* **Activity**: Once the pictures are removed, output the remaining entries exactly as given.

* **Dataset content**:
· · · · · · ·

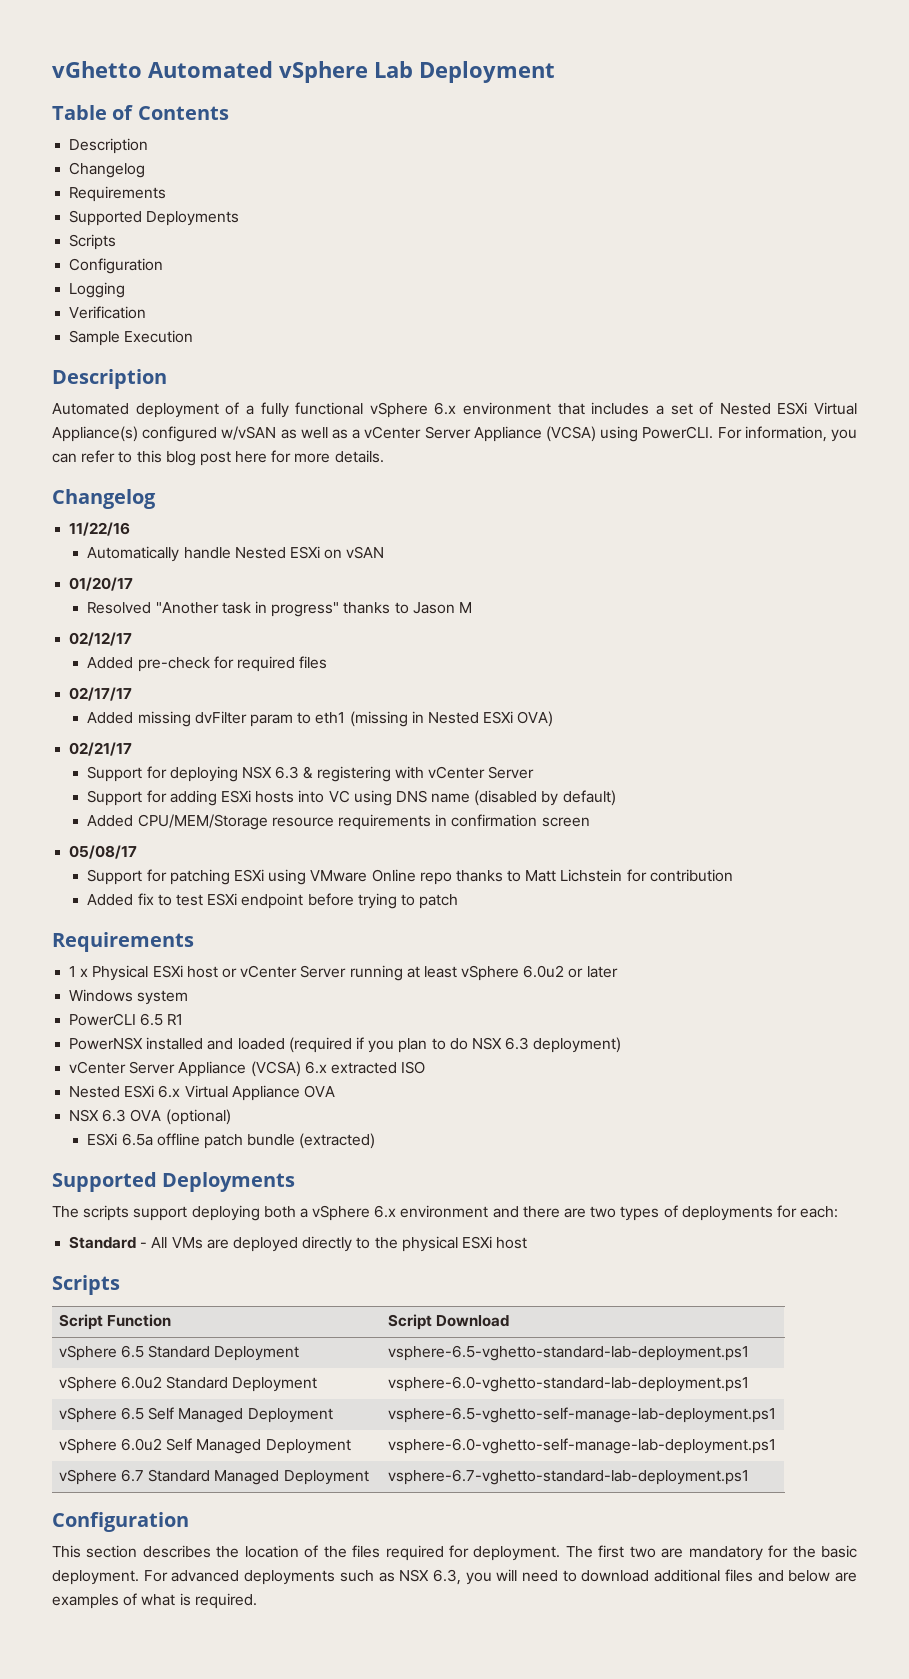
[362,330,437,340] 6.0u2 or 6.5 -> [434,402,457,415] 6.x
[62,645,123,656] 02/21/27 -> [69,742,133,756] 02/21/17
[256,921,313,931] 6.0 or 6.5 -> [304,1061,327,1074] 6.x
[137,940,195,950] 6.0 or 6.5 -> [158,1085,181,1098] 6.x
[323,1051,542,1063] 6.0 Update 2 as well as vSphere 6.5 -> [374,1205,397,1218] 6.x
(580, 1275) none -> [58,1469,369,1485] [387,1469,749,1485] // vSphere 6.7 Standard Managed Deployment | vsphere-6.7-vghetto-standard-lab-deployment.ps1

· · · · · · ·

* **Answer below**:
[362,330,437,340] 6.0u2 or 6.5 -> [434,402,457,415] 6.x
[62,645,123,656] 02/21/27 -> [69,742,133,756] 02/21/17
[256,921,313,931] 6.0 or 6.5 -> [304,1061,327,1074] 6.x
[137,940,195,950] 6.0 or 6.5 -> [158,1085,181,1098] 6.x
[323,1051,542,1063] 6.0 Update 2 as well as vSphere 6.5 -> [374,1205,397,1218] 6.x
(580, 1275) none -> [58,1469,369,1485] [387,1469,749,1485] // vSphere 6.7 Standard Managed Deployment | vsphere-6.7-vghetto-standard-lab-deployment.ps1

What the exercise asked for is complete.